### [Текст страницы]
---+---
Знаешь, в чем я свободен? Когда-то я сделал очень верный шаг, создав студию "Рок". И сделал это с одной целью — быть свободным. В выборе сценариев, актеров, в выборе делать так, как я хочу. Такую свободу я создал себе сам, и если чего-то достиг, то именно благодаря ей.

Сегодня меня поражает, что в отличие, например, от американцев мы не снимаем актуальное кино. Не можем снять о том, что злободневно. Когда была история с Pussy Riot, я студентам говорил: "Идите, снимайте! Об этом надо делать кино!" Сам? Нет, ну сам... Я не могу побежать что-то снимать. Не потому, что мне страшно, не в этом дело. Просто, ну... я занят. А молодых невозможно загнать снять то, что происходит сейчас. Говорю, например: "Вот Макаревич. Поговорите, поснимайте его, человек находится сейчас на сложном каком-то перепутье: то письма пишет, то еще что-то. Новую какую-то для себя выбрал дорогу, это же интересно". А они говорят: "Чего о нем снимать? Ну "Машина времени"..." Не понимают, что это такое, не чувствуют. Я говорю: "Хорошо, не он. Давайте, молодого какого-нибудь найдем". Не хотят.
---+---
### [Исходные данные]
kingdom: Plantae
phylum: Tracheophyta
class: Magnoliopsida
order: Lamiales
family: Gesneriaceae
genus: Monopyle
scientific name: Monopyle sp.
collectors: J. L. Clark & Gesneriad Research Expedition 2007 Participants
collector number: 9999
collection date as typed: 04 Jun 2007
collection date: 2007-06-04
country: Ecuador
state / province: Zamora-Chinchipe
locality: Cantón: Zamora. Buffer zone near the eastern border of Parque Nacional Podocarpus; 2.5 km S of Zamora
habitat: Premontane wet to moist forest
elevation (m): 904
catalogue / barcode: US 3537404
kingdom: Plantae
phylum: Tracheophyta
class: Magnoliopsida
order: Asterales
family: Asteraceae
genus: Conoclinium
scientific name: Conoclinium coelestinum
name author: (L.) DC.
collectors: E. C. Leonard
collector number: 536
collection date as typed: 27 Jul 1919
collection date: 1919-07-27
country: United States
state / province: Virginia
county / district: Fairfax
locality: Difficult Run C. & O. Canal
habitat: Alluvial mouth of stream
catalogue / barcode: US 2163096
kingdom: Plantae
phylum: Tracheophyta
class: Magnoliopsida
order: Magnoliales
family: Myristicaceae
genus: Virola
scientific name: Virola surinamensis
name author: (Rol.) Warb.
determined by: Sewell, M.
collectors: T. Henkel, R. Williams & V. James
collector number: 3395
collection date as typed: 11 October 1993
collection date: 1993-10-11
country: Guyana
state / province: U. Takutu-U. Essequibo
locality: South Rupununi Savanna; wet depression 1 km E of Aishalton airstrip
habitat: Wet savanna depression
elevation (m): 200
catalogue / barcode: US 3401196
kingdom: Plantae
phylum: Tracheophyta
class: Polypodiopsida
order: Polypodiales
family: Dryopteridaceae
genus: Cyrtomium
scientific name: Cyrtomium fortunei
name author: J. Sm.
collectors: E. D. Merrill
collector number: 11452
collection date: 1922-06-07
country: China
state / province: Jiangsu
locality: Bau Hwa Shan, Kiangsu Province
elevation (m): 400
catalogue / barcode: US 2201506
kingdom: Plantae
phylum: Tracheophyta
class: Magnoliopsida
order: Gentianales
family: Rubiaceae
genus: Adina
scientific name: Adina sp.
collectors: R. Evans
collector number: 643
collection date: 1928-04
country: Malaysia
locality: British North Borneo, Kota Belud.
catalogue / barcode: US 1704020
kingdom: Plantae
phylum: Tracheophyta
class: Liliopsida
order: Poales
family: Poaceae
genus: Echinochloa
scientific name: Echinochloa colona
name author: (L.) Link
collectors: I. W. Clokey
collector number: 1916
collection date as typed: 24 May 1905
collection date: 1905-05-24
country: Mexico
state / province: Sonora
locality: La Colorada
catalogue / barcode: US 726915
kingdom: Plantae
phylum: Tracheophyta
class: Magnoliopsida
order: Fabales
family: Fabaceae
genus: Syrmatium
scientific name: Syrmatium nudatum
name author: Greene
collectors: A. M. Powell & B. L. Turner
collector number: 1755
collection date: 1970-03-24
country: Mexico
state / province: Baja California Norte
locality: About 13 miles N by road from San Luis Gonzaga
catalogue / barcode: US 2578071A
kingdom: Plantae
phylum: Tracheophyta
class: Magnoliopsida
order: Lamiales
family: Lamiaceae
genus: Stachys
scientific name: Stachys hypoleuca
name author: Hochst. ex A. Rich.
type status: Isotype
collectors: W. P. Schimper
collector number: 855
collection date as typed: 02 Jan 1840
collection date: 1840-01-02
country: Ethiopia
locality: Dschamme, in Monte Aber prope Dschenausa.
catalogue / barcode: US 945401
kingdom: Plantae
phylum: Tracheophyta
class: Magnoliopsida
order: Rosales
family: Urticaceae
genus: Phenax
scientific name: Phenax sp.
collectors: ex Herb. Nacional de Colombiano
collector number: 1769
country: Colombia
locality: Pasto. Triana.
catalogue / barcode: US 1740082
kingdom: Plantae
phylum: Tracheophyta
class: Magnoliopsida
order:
---+---
### [Что нужно сделать]
1. Согласуются ли с текстом страницы утверждения (а), (б) и (в)? На каждое ответьте «да» или «нет» и приведите точную цитату, которая это решает.
(а) Студия «Рок» была создана ради свободы.
(б) Сам автор не бежит снимать злободневное кино, потому что ему страшно.
(в) Студенты согласились снять фильм о каком-нибудь молодом человеке.
2. Какую историю упоминает текст страницы как повод, по которому студентам советовали снимать кино?
Строки взяты из другого источника.

### [Ответы к заданиям]
1.
(а) Да: «И сделал это с одной целью — быть свободным».
(б) Нет: «Не потому, что мне страшно, не в этом дело».
(в) Нет: «Не хотят».

2. Историю с Pussy Riot.